Trajanoski Z, Regittnig W, Wach P
Department of Biophysics, Graz University of Technology, Austria.
Comput Methods Programs Biomed. 1998 May;56(2):133-9. doi: 10.1016/s0169-2607(98)00020-0.
A novel strategy for closed-loop control of glucose using subcutaneous (s.c.) tissue glucose measurement and s.c. infusion of monomeric insulin analogues was developed and evaluated in a simulation study. The proposed control strategy is an amalgamation of a neural network and nonlinear model predictive control (NPC) technique. A radial basis function neural network was used for off-line system identification of Nonlinear Auto Regressive model with eXogenous inputs (NARX) model of the glucoregulatory system. The explicit NARX model obtained from the off-line identification procedure was then used to predict the effects of future control actions. Numerical studies were carried out using a comprehensive model of glucose regulation. The system identification procedure enabled construction of a parsimonious network from the stimulated data, and consequently, design of a controller using multiple-step-ahead predictions of the previously identified model. According to the simulation results, stable control is achievable in the presence of large noise levels and for unknown or variable physiological or technical time delays. In conclusion, the simulation results suggest that closed-loop control of glucose will be achievable using s.c. glucose measurement and s.c. insulin administration. However, the control limitations due to the s.c. insulin administration makes additional action of the patient at meal time necessary.

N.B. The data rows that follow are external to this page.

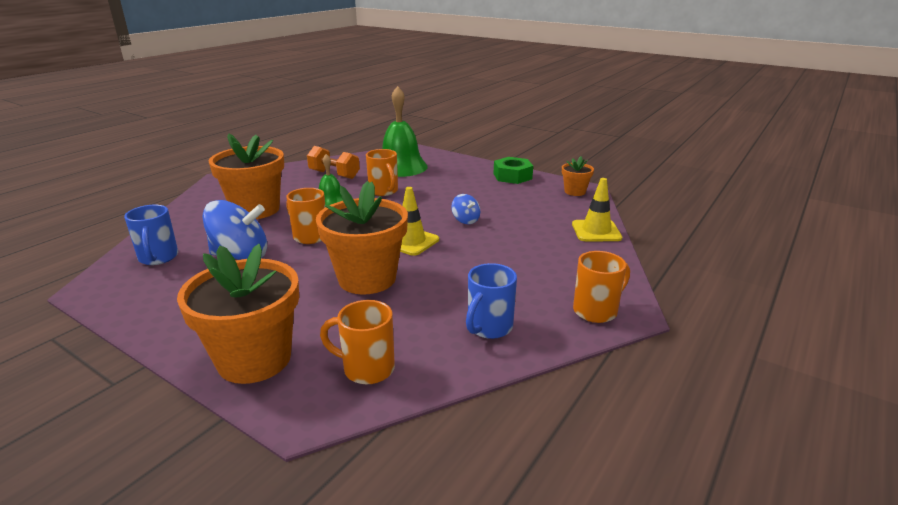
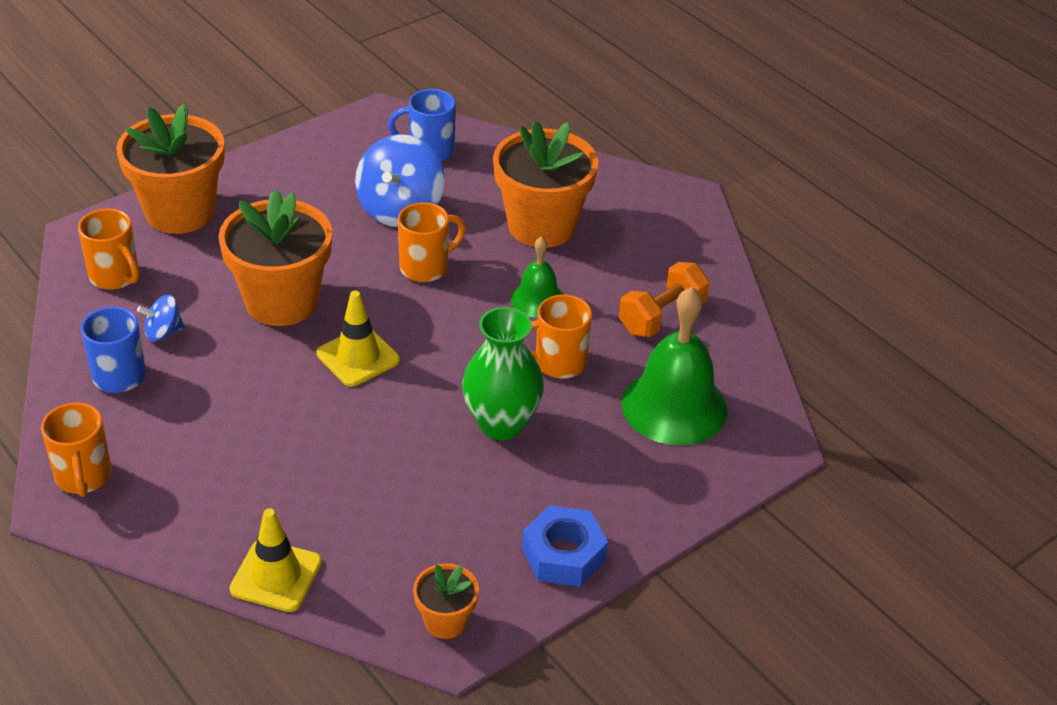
camera: 105 degrees right, 15 degrees up
orange mug [320,300,395,384] -> orange mug turned 105 degrees clockwise [78,208,139,290]
blue spinning top [451,194,480,224] -> blue spinning top moved to [137,295,184,342]
green nut [494,157,533,184] -> blue nut [522,505,608,587]
none -> green vase [462,307,544,440]

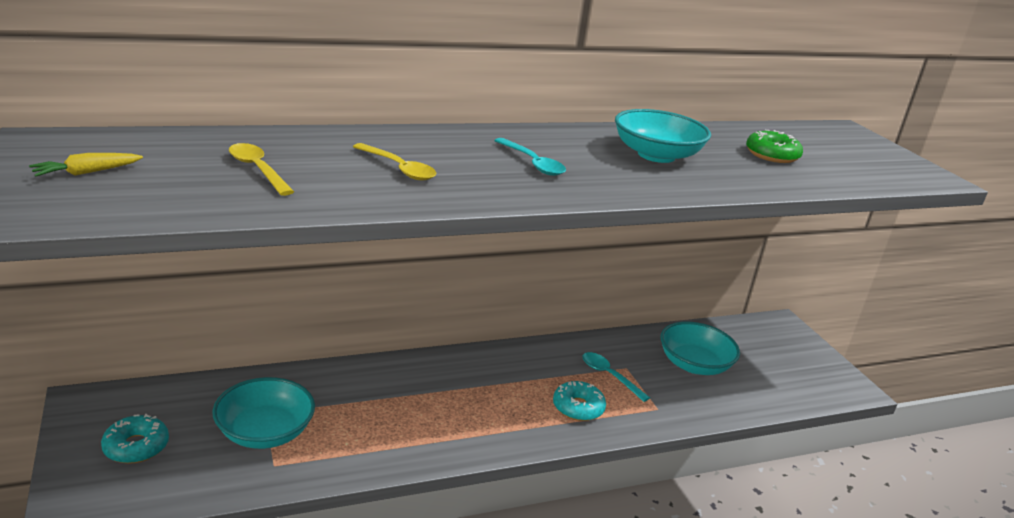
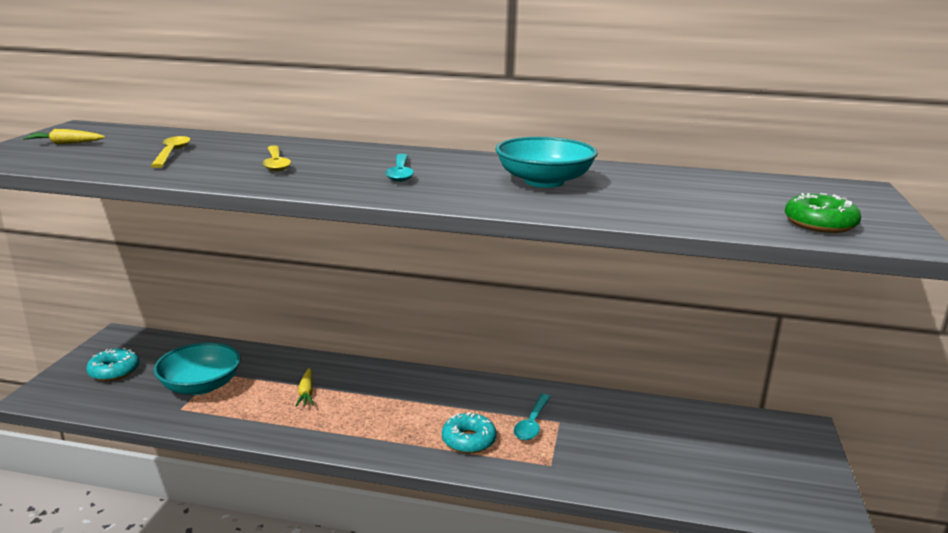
camera: 35 degrees right, 5 degrees down
turquoise spoon [582,352,650,402] -> turquoise spoon turned 150 degrees counterclockwise [514,394,551,440]
turquoise bowl [660,322,740,375] -> none
green donut [746,130,803,163] -> green donut moved to [785,193,861,233]
none -> yellow carrot [295,368,314,407]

一种利用皮下组织葡萄糖测量和皮下注射单体胰岛素类似物进行葡萄糖闭环控制的新策略在一项模拟研究中得以开发和评估。所提出的控制策略是神经网络和非线性模型预测控制(NPC)技术的融合。径向基函数神经网络用于对糖调节系统的具有外部输入的非线性自回归模型(NARX)进行离线系统辨识。然后,将从离线辨识过程中获得的显式NARX模型用于预测未来控制动作的效果。使用一个全面的葡萄糖调节模型进行了数值研究。系统辨识过程能够根据激励数据构建一个简约的网络,进而利用先前辨识模型的多步超前预测来设计控制器。根据模拟结果,在存在高噪声水平以及未知或可变的生理或技术时间延迟的情况下,能够实现稳定控制。总之,模拟结果表明,利用皮下葡萄糖测量和皮下胰岛素给药可实现葡萄糖的闭环控制。然而,由于皮下胰岛素给药存在控制局限性,患者在进餐时间需要采取额外行动。